Records for the task Block Start

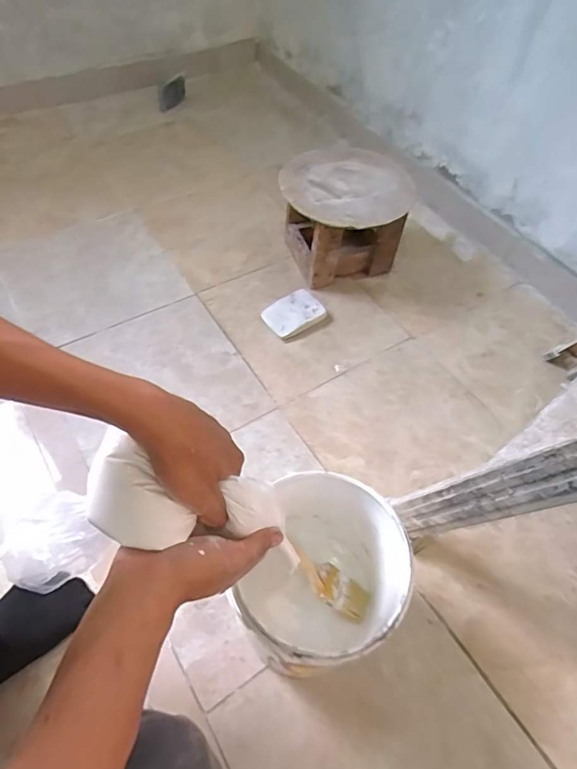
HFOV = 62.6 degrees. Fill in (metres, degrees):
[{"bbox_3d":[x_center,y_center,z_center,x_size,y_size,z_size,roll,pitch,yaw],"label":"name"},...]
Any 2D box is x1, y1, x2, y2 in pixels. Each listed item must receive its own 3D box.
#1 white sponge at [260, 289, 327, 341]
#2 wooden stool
[{"bbox_3d":[0.010,-0.133,0.893,0.106,0.022,0.079,-33,65,-22],"label":"white sponge"},{"bbox_3d":[0.103,-0.321,0.931,0.233,0.188,0.225,-2,57,-5],"label":"wooden stool"}]

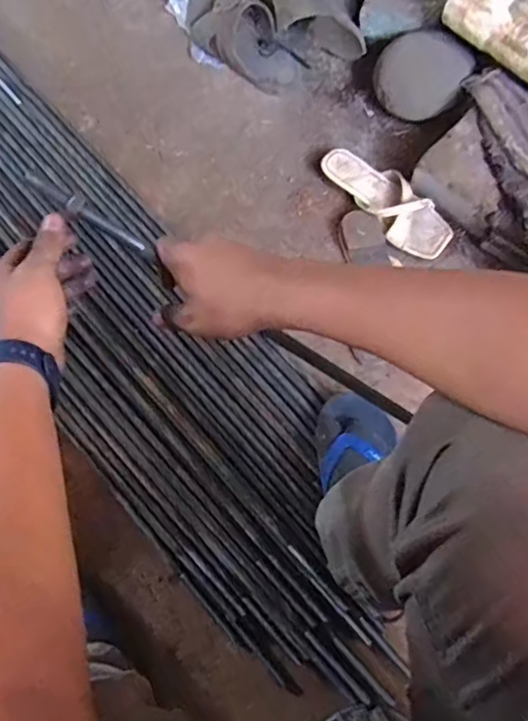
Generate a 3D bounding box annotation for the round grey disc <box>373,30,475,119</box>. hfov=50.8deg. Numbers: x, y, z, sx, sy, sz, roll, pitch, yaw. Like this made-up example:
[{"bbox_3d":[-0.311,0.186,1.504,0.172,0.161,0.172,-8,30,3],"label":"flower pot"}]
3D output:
[{"bbox_3d":[0.265,-0.486,0.943,0.142,0.017,0.152,0,87,1],"label":"round grey disc"}]

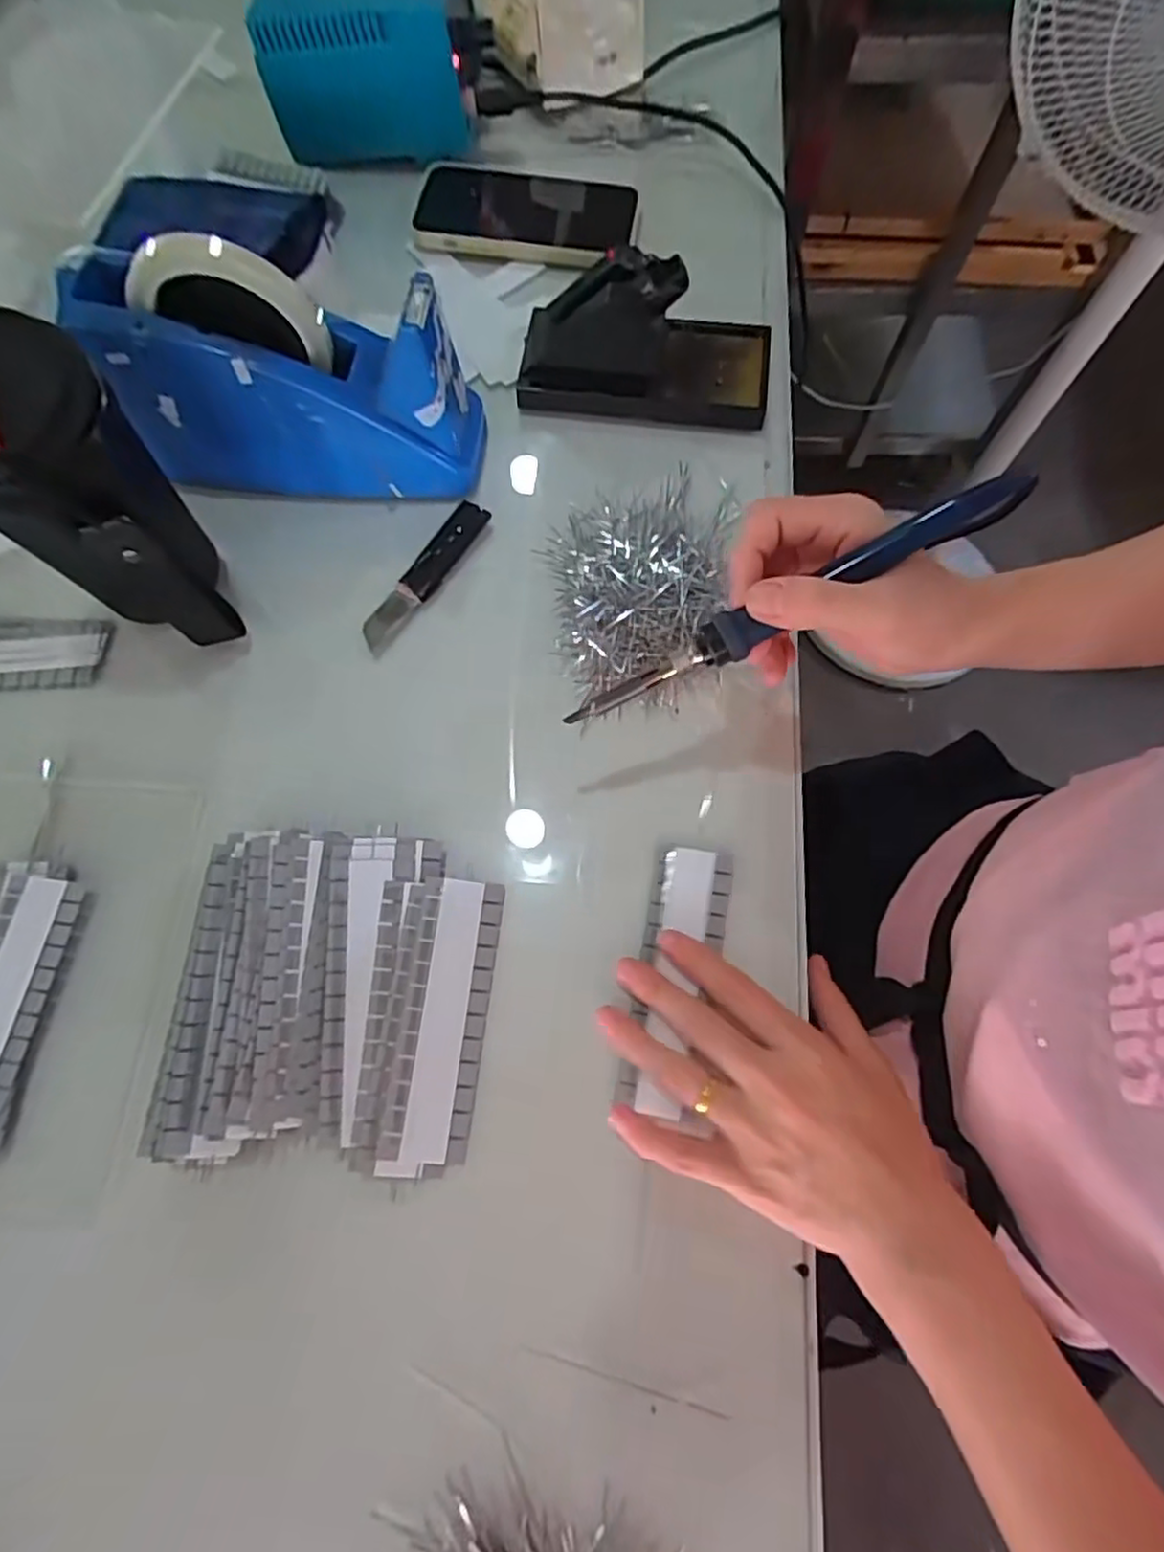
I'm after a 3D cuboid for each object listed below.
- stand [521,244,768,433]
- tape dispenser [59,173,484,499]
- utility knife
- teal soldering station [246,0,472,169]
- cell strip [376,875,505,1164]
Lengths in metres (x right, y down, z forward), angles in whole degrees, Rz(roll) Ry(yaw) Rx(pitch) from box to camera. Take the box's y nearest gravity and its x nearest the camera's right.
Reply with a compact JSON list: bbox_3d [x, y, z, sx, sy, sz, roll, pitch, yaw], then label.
[{"bbox_3d":[0.041,-0.278,0.434,0.158,0.076,0.073,7,72,3],"label":"stand"},{"bbox_3d":[-0.165,-0.231,0.376,0.198,0.139,0.069,6,72,2],"label":"tape dispenser"},{"bbox_3d":[-0.094,-0.120,0.411,0.021,0.011,0.111,32,74,10],"label":"utility knife"},{"bbox_3d":[-0.156,-0.529,0.504,0.141,0.091,0.110,-3,71,-1],"label":"teal soldering station"},{"bbox_3d":[-0.065,0.112,0.328,0.038,0.009,0.124,5,72,2],"label":"cell strip"}]

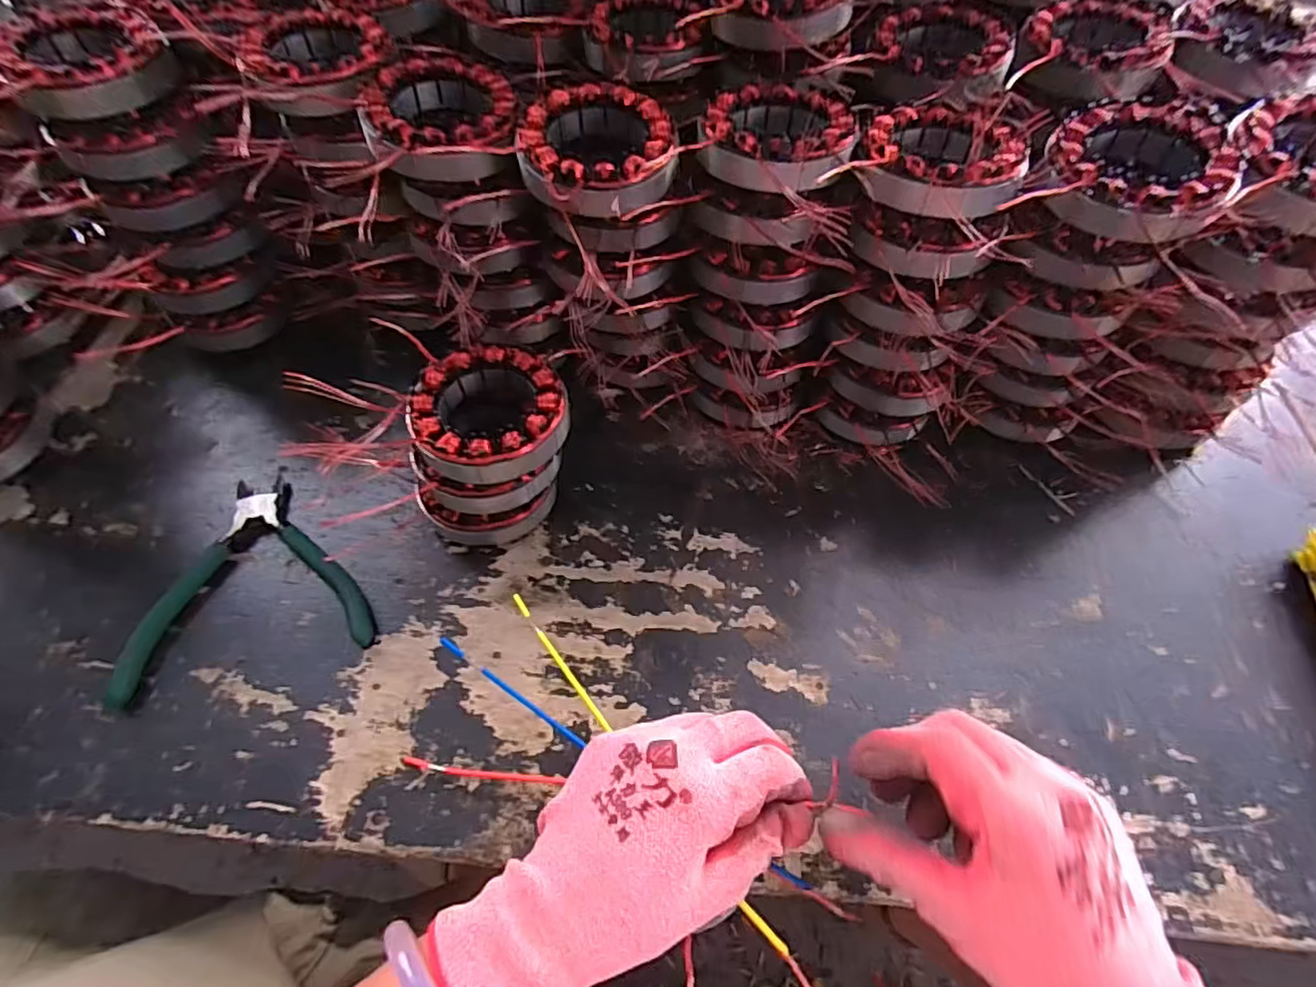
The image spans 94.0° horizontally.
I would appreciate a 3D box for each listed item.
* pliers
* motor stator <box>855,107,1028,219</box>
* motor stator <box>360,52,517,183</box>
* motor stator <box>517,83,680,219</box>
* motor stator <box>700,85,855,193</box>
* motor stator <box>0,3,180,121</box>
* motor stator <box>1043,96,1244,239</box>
[{"bbox_3d":[-0.253,0.045,0.381,0.135,0.013,0.139,-15,60,-9],"label":"pliers"},{"bbox_3d":[0.156,-0.184,0.333,0.080,0.022,0.094,22,61,13],"label":"motor stator"},{"bbox_3d":[-0.120,-0.210,0.348,0.078,0.033,0.091,-4,59,-3],"label":"motor stator"},{"bbox_3d":[-0.032,-0.189,0.340,0.084,0.029,0.085,4,59,2],"label":"motor stator"},{"bbox_3d":[0.069,-0.203,0.344,0.083,0.024,0.083,0,59,0],"label":"motor stator"},{"bbox_3d":[-0.337,-0.258,0.364,0.081,0.028,0.081,-34,64,-19],"label":"motor stator"},{"bbox_3d":[0.251,-0.172,0.321,0.083,0.030,0.089,32,64,18],"label":"motor stator"}]

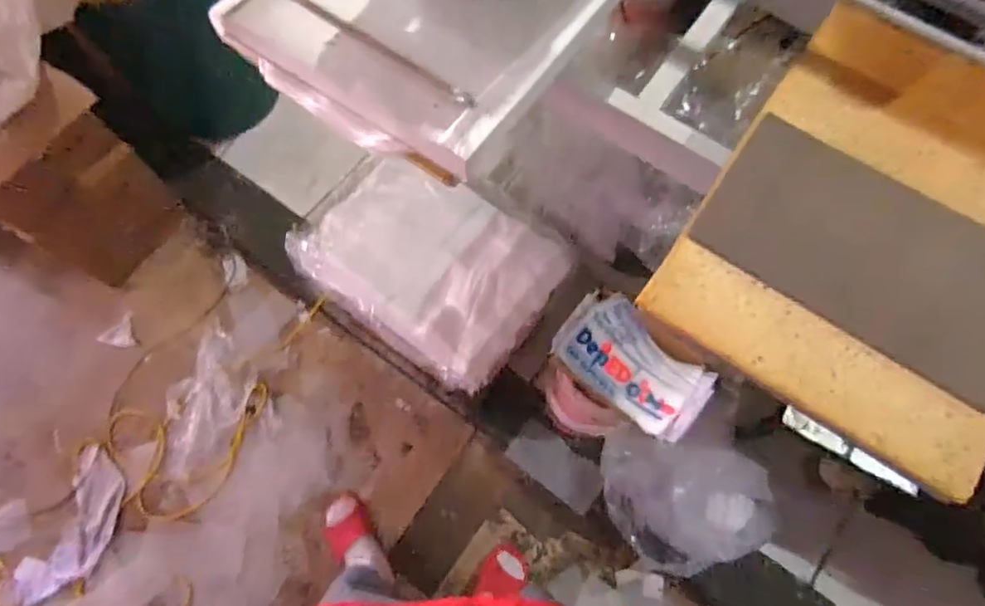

Records for the task Block End

Scan the lines above for "- teal soldering station [246,0,472,169]" and for "Lengths in metres". Repeat exactly the line holding each of them and every line in between.

▶ Response
- teal soldering station [246,0,472,169]
- cell strip [376,875,505,1164]
Lengths in metres (x right, y down, z forward), angles in whole degrees, Rz(roll) Ry(yaw) Rx(pitch) from box to camera. Take the box's y nearest gravity and its x nearest the camera's right.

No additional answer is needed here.